Task to carry out
Give all of the listing again word for word, with images excluded.

Segment Start: Exercise materials

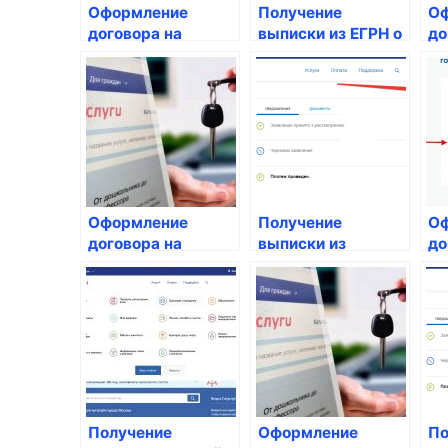
Оформление
Получение
Оф
договора на
выписки из ЕГРН о
до
ремонт и
праве
ка
обслуживание
собственности на
ре
жилого помещения
жилой объект
им
Оформление
Получение
Оф
договора на
выписки из
до
предоставление
реестра
по
услуг управления
недвижимости
за
общим
имуществом
Получение
Оформление
По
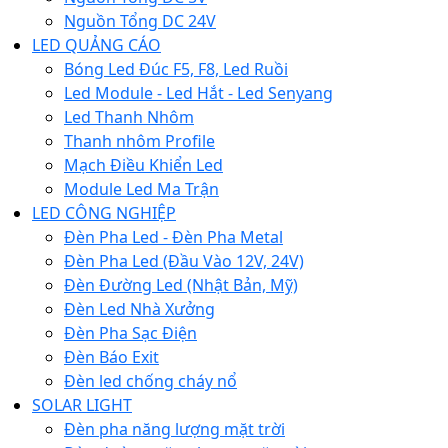
Nguồn Tổng DC 24V
LED QUẢNG CÁO
Bóng Led Đúc F5, F8, Led Ruồi
Led Module - Led Hắt - Led Senyang
Led Thanh Nhôm
Thanh nhôm Profile
Mạch Điều Khiển Led
Module Led Ma Trận
LED CÔNG NGHIỆP
Đèn Pha Led - Đèn Pha Metal
Đèn Pha Led (Đầu Vào 12V, 24V)
Đèn Đường Led (Nhật Bản, Mỹ)
Đèn Led Nhà Xưởng
Đèn Pha Sạc Điện
Đèn Báo Exit
Đèn led chống cháy nổ
SOLAR LIGHT
Đèn pha năng lượng mặt trời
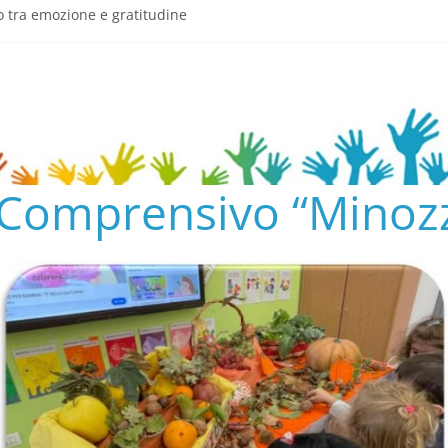
o tra emozione e gratitudine
semeria.edu.it/
ENTO SCOLASTICO
✨📚
AL COLLEGIO E AL CONSIGLIO DI ISTITUTO 2024/25
o Comprensivo “Minozz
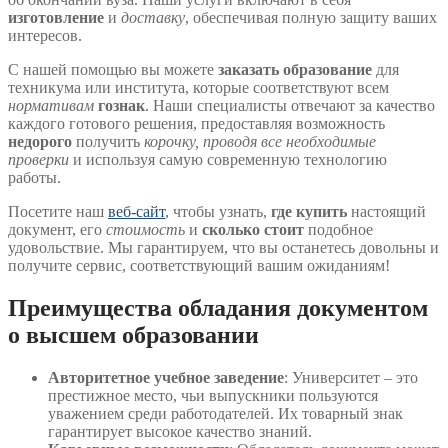
изготовление
и
доставку
, обеспечивая полную защиту ваших
интересов.
С нашей помощью вы можете
заказать образование
для
техникума или института, которые соответствуют всем
нормативам
гознак
. Наши специалисты отвечают за качество
каждого готового решения, предоставляя возможность
недорого
получить
корочку, проводя все необходимые
проверки
и используя самую современную технологию
работы.
Посетите наш
веб-сайт
, чтобы узнать,
где купить
настоящий
документ, его
стоимость
и
сколько стоит
подобное
удовольствие. Мы гарантируем, что вы останетесь довольны и
получите сервис, соответствующий вашим ожиданиям!
Преимущества обладания документом
о высшем образовании
Авторитетное учебное заведение
: Университет – это
престижное место, чьи выпускники пользуются
уважением среди работодателей. Их товарный знак
гарантирует высокое качество знаний.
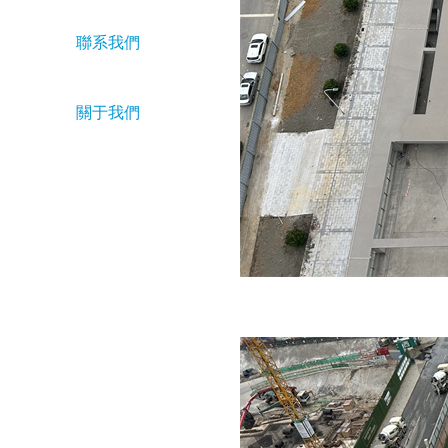
聯系我們
關于我們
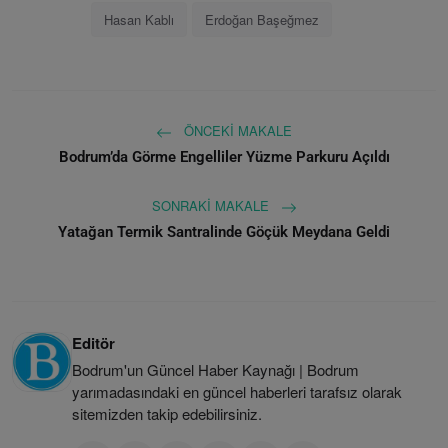
Hasan Kablı
Erdoğan Başeğmez
ÖNCEKI MAKALE
Bodrum’da Görme Engelliler Yüzme Parkuru Açıldı
SONRAKI MAKALE
Yatağan Termik Santralinde Göçük Meydana Geldi
Editör
Bodrum'un Güncel Haber Kaynağı | Bodrum
yarımadasındaki en güncel haberleri tarafsız olarak
sitemizden takip edebilirsiniz.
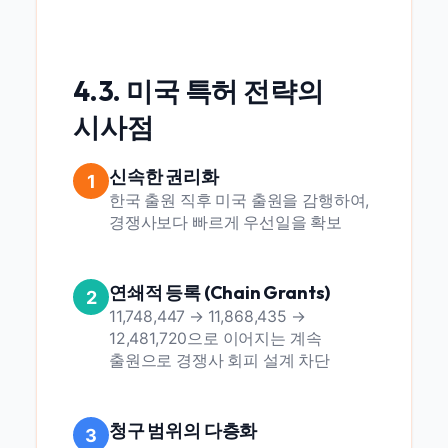
4.3. 미국 특허 전략의
시사점
신속한 권리화
1
한국 출원 직후 미국 출원을 감행하여,
경쟁사보다 빠르게 우선일을 확보
연쇄적 등록 (Chain Grants)
2
11,748,447 → 11,868,435 →
12,481,720으로 이어지는 계속
출원으로 경쟁사 회피 설계 차단
청구 범위의 다층화
3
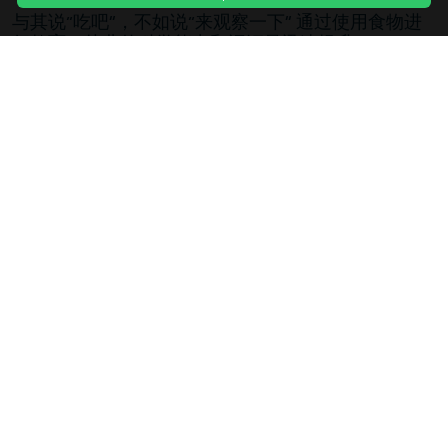
与其说“吃吧”，不如说“来观察一下” 通过使用食物进
行教育，幼儿的科学能力和词汇量迅速提升
2026年05月19日
“看似普通的青少年”其实很危险，儿童SNS依赖检查
清单
2026年06月21日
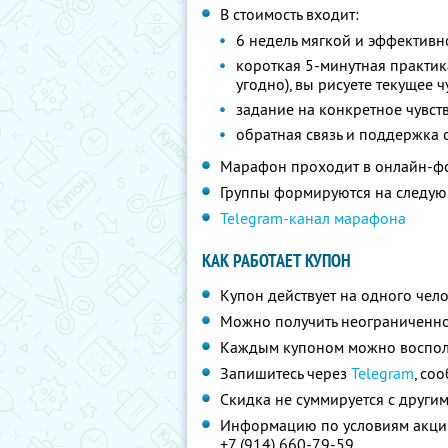
В стоимость входит:
6 недель мягкой и эффективн
короткая 5-минутная практика 
угодно), вы рисуете текущее ч
задание на конкретное чувств
обратная связь и поддержка 
Марафон проходит в онлайн-ф
Группы формируются на следующи
Telegram-канал марафона
КАК РАБОТАЕТ КУПОН
Купон действует на одного чел
Можно получить неограниченно
Каждым купоном можно восполь
Запишитесь через
Telegram
, со
Скидка не суммируется с друг
Информацию по условиям акции
+7 (914) 660-79-59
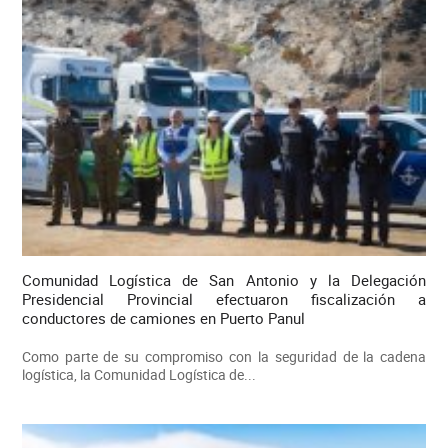
Comunidad Logística de San Antonio y la Delegación
Presidencial Provincial efectuaron fiscalización a
conductores de camiones en Puerto Panul
Como parte de su compromiso con la seguridad de la cadena
logística, la Comunidad Logística de...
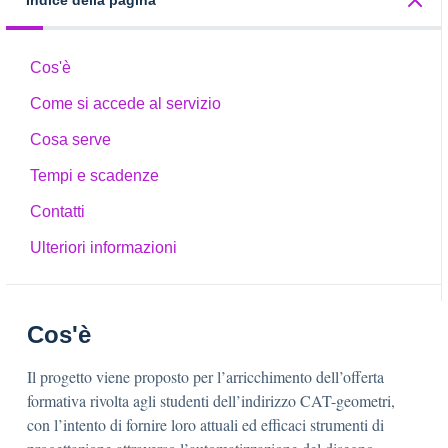
Indice della pagina
Cos'è
Come si accede al servizio
Cosa serve
Tempi e scadenze
Contatti
Ulteriori informazioni
Cos'è
Il progetto viene proposto per l’arricchimento dell’offerta
formativa rivolta agli studenti dell’indirizzo CAT-geometri,
con l’intento di fornire loro attuali ed efficaci strumenti di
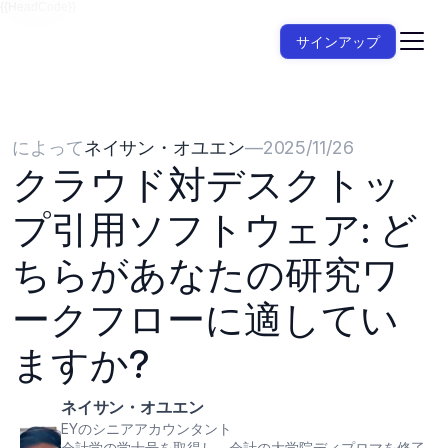
{{HeadCode}}
サインアップ
によって
ネイサン・オユエン
—
2025/11/26
クラウド対デスクトッ
プ引用ソフトウェア: ど
ちらがあなたの研究ワ
ークフローに適してい
ますか?
ネイサン・オユエン
EYのシニアアカウンタント
会計学の学士号を取得し、会計の大学院ディプロマを修了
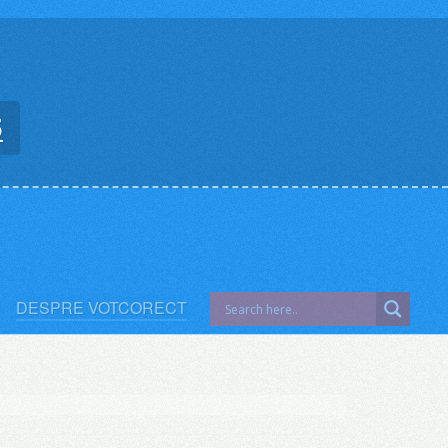
5
DESPRE VOTCORECT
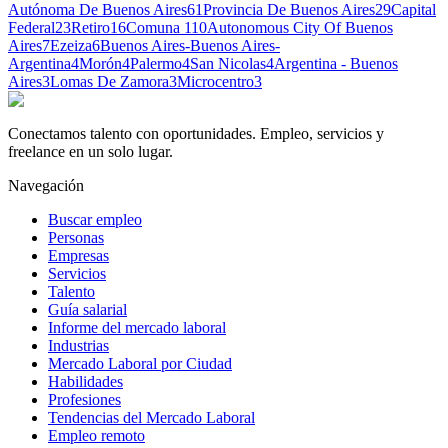
Autónoma De Buenos Aires
61
Provincia De Buenos Aires
29
Capital
Federal
23
Retiro
16
Comuna 1
10
Autonomous City Of Buenos
Aires
7
Ezeiza
6
Buenos Aires-Buenos Aires-
Argentina
4
Morón
4
Palermo
4
San Nicolas
4
Argentina - Buenos
Aires
3
Lomas De Zamora
3
Microcentro
3
Conectamos talento con oportunidades. Empleo, servicios y
freelance en un solo lugar.
Navegación
Buscar empleo
Personas
Empresas
Servicios
Talento
Guía salarial
Informe del mercado laboral
Industrias
Mercado Laboral por Ciudad
Habilidades
Profesiones
Tendencias del Mercado Laboral
Empleo remoto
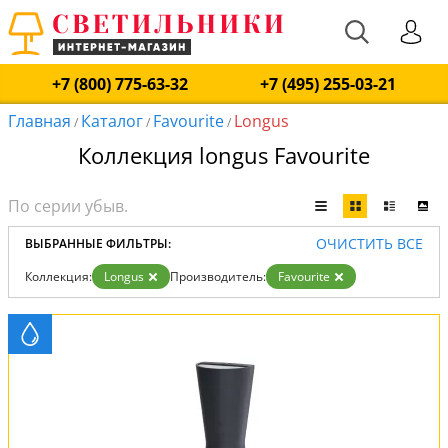
+7 (800) 775-63-32
+7 (495) 255-03-21
Главная
Каталог
Favourite
Longus
/
/
/
Коллекция longus Favourite
ОЧИСТИТЬ ВСЕ
ВЫБРАННЫЕ ФИЛЬТРЫ:
Коллекция:
Longus
Производитель:
Favourite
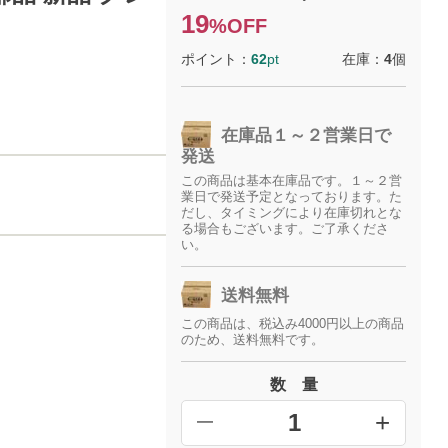
19
%OFF
ポイント：
62
pt
在庫：
4
個
在庫品１～２営業日で
発送
この商品は基本在庫品です。１～２営
業日で発送予定となっております。た
だし、タイミングにより在庫切れとな
る場合もございます。ご了承くださ
い。
送料無料
この商品は、税込み4000円以上の商品
のため、送料無料です。
数 量
+
━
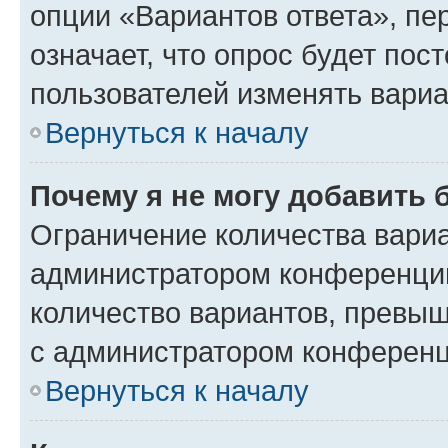
опции «Вариантов ответа», пе
означает, что опрос будет пос
пользователей изменять вариа
Вернуться к началу
Почему я не могу добавить 
Ограничение количества вариа
администратором конференции
количество вариантов, превы
с администратором конференц
Вернуться к началу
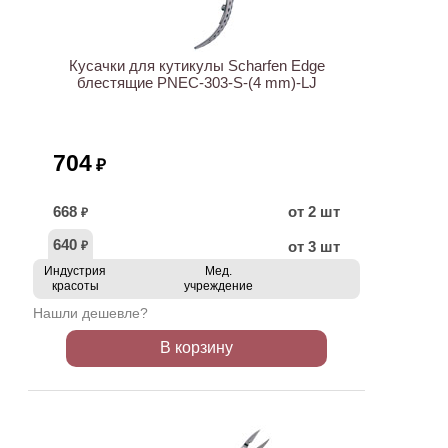
Кусачки для кутикулы Scharfen Edge
блестящие PNEC-303-S-(4 mm)-LJ
704
₽
668
от 2 шт
₽
640
от 3 шт
₽
Индустрия
Мед.
красоты
учреждение
Нашли дешевле?
В корзину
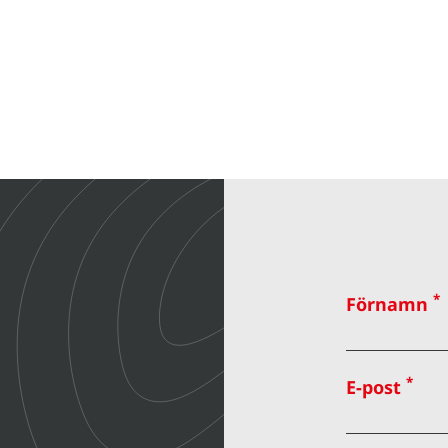
*
Förnamn
*
E-post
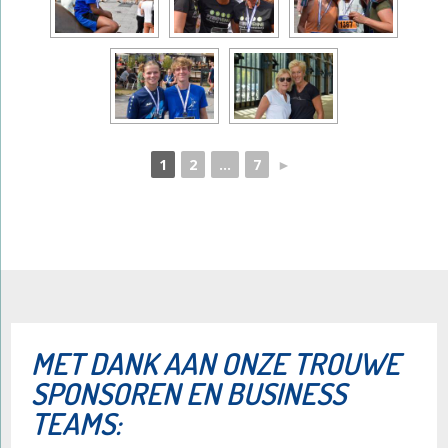
1
2
...
7
►
​MET DANK AAN ONZE TROUWE
SPONSOREN EN BUSINESS
TEAMS:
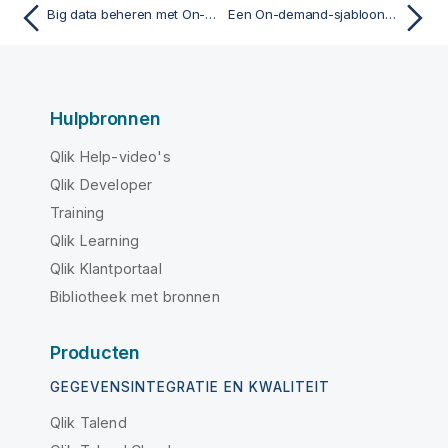
Big data beheren met On-demand-apps
Een On-demand-sjabloon-app maken
Hulpbronnen
Qlik Help-video's
Qlik Developer
Training
Qlik Learning
Qlik Klantportaal
Bibliotheek met bronnen
Producten
GEGEVENSINTEGRATIE EN KWALITEIT
Qlik Talend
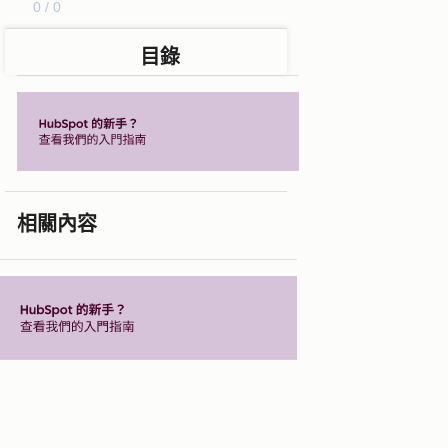
0 / 0
目錄
相關內容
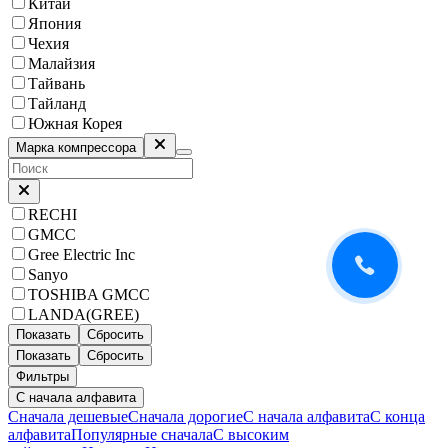
Китай
Япония
Чехия
Малайзия
Тайвань
Тайланд
Южная Корея
Марка компрессора
RECHI
GMCC
Gree Electric Inc
Sanyo
TOSHIBA GMCC
LANDA(GREE)
Показать
Сбросить
Показать
Сбросить
Фильтры
С начала алфавита
Сначала дешевые
Сначала дорогие
С начала алфавита
С конца
алфавита
Популярные сначала
С высоким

Segment End: Exercise materials

Completed task
Оформление
Получение
Оф
договора на
выписки из ЕГРН о
до
ремонт и
праве
ка
обслуживание
собственности на
ре
жилого помещения
жилой объект
им
Оформление
Получение
Оф
договора на
выписки из
до
предоставление
реестра
по
услуг управления
недвижимости
за
общим
имуществом
Получение
Оформление
По
Nguồn Tổng DC 24V
LED QUẢNG CÁO
Bóng Led Đúc F5, F8, Led Ruồi
Led Module - Led Hắt - Led Senyang
Led Thanh Nhôm
Thanh nhôm Profile
Mạch Điều Khiển Led
Module Led Ma Trận
LED CÔNG NGHIỆP
Đèn Pha Led - Đèn Pha Metal
Đèn Pha Led (Đầu Vào 12V, 24V)
Đèn Đường Led (Nhật Bản, Mỹ)
Đèn Led Nhà Xưởng
Đèn Pha Sạc Điện
Đèn Báo Exit
Đèn led chống cháy nổ
SOLAR LIGHT
Đèn pha năng lượng mặt trời
o tra emozione e gratitudine
semeria.edu.it/
ENTO SCOLASTICO
✨📚
AL COLLEGIO E AL CONSIGLIO DI ISTITUTO 2024/25
o Comprensivo “Minozz
изготовление
и
доставку
, обеспечивая полную защиту ваших
интересов.
С нашей помощью вы можете
заказать образование
для
техникума или института, которые соответствуют всем
нормативам
гознак
. Наши специалисты отвечают за качество
каждого готового решения, предоставляя возможность
недорого
получить
корочку, проводя все необходимые
проверки
и используя самую современную технологию
работы.
Посетите наш
веб-сайт
, чтобы узнать,
где купить
настоящий
документ, его
стоимость
и
сколько стоит
подобное
удовольствие. Мы гарантируем, что вы останетесь довольны и
получите сервис, соответствующий вашим ожиданиям!
Преимущества обладания документом
о высшем образовании
Авторитетное учебное заведение
: Университет – это
престижное место, чьи выпускники пользуются
уважением среди работодателей. Их товарный знак
гарантирует высокое качество знаний.
聯系我們
關于我們
Hasan Kablı
Erdoğan Başeğmez
ÖNCEKI MAKALE
Bodrum’da Görme Engelliler Yüzme Parkuru Açıldı
SONRAKI MAKALE
Yatağan Termik Santralinde Göçük Meydana Geldi
Editör
Bodrum'un Güncel Haber Kaynağı | Bodrum
yarımadasındaki en güncel haberleri tarafsız olarak
sitemizden takip edebilirsiniz.
4.3. 미국 특허 전략의
시사점
신속한 권리화
1
한국 출원 직후 미국 출원을 감행하여,
경쟁사보다 빠르게 우선일을 확보
연쇄적 등록 (Chain Grants)
2
11,748,447 → 11,868,435 →
12,481,720으로 이어지는 계속
출원으로 경쟁사 회피 설계 차단
청구 범위의 다층화
3
与其说“吃吧”，不如说“来观察一下” 通过使用食物进
行教育，幼儿的科学能力和词汇量迅速提升
2026年05月19日
“看似普通的青少年”其实很危险，儿童SNS依赖检查
清单
2026年06月21日
В стоимость входит:
6 недель мягкой и эффективн
короткая 5-минутная практика 
угодно), вы рисуете текущее ч
задание на конкретное чувств
обратная связь и поддержка 
Марафон проходит в онлайн-ф
Группы формируются на следующи
Telegram-канал марафона
КАК РАБОТАЕТ КУПОН
Купон действует на одного чел
Можно получить неограниченно
Каждым купоном можно восполь
Запишитесь через
Telegram
, со
Скидка не суммируется с друг
Информацию по условиям акции
+7 (914) 660-79-59
Comunidad Logística de San Antonio y la Delegación
Presidencial Provincial efectuaron fiscalización a
conductores de camiones en Puerto Panul
Como parte de su compromiso con la seguridad de la cadena
logística, la Comunidad Logística de...
Indice della pagina
Cos'è
Come si accede al servizio
Cosa serve
Tempi e scadenze
Contatti
Ulteriori informazioni
Cos'è
Il progetto viene proposto per l’arricchimento dell’offerta
formativa rivolta agli studenti dell’indirizzo CAT-geometri,
con l’intento di fornire loro attuali ed efficaci strumenti di
{{HeadCode}}
サインアップ
によって
ネイサン・オユエン
—
2025/11/26
クラウド対デスクトッ
プ引用ソフトウェア: ど
ちらがあなたの研究ワ
ークフローに適してい
ますか?
ネイサン・オユエン
EYのシニアアカウンタント
会計学の学士号を取得し、会計の大学院ディプロマを修了
5
DESPRE VOTCORECT
Autónoma De Buenos Aires
61
Provincia De Buenos Aires
29
Capital
Federal
23
Retiro
16
Comuna 1
10
Autonomous City Of Buenos
Aires
7
Ezeiza
6
Buenos Aires-Buenos Aires-
Argentina
4
Morón
4
Palermo
4
San Nicolas
4
Argentina - Buenos
Aires
3
Lomas De Zamora
3
Microcentro
3
Conectamos talento con oportunidades. Empleo, servicios y
freelance en un solo lugar.
Navegación
Buscar empleo
Personas
Empresas
Servicios
Talento
Guía salarial
Informe del mercado laboral
Industrias
Mercado Laboral por Ciudad
Habilidades
Profesiones
Tendencias del Mercado Laboral
Empleo remoto
+7 (800) 775-63-32
+7 (495) 255-03-21
Главная
Каталог
Favourite
Longus
/
/
/
Коллекция longus Favourite
ОЧИСТИТЬ ВСЕ
ВЫБРАННЫЕ ФИЛЬТРЫ:
Коллекция:
Longus
Производитель:
Favourite
19
%OFF
ポイント：
62
pt
在庫：
4
個
在庫品１～２営業日で
発送
この商品は基本在庫品です。１～２営
業日で発送予定となっております。た
だし、タイミングにより在庫切れとな
る場合もございます。ご了承くださ
い。
送料無料
この商品は、税込み4000円以上の商品
のため、送料無料です。
数 量
+
━
опции «Вариантов ответа», пе
означает, что опрос будет пос
пользователей изменять вариа
Вернуться к началу
Почему я не могу добавить 
Ограничение количества вариа
администратором конференции
количество вариантов, превы
с администратором конференц
Вернуться к началу
Кусачки для кутикулы Scharfen Edge
блестящие PNEC-303-S-(4 mm)-LJ
704
₽
668
от 2 шт
₽
640
от 3 шт
₽
Индустрия
Мед.
красоты
учреждение
Нашли дешевле?
В корзину
*
Förnamn
*
E-post
1
2
...
7
►
​MET DANK AAN ONZE TROUWE
SPONSOREN EN BUSINESS
TEAMS:
Big data beheren met On-demand-apps
Een On-demand-sjabloon-app maken
Hulpbronnen
Qlik Help-video's
Qlik Developer
Training
Qlik Learning
Qlik Klantportaal
Bibliotheek met bronnen
Producten
GEGEVENSINTEGRATIE EN KWALITEIT
Qlik Talend
0 / 0
目錄
相關內容
Китай
Япония
Чехия
Малайзия
Тайвань
Тайланд
Южная Корея
Марка компрессора
RECHI
GMCC
Gree Electric Inc
Sanyo
TOSHIBA GMCC
LANDA(GREE)
Показать
Сбросить
Показать
Сбросить
Фильтры
С начала алфавита
Сначала дешевые
Сначала дорогие
С начала алфавита
С конца
алфавита
Популярные сначала
С высоким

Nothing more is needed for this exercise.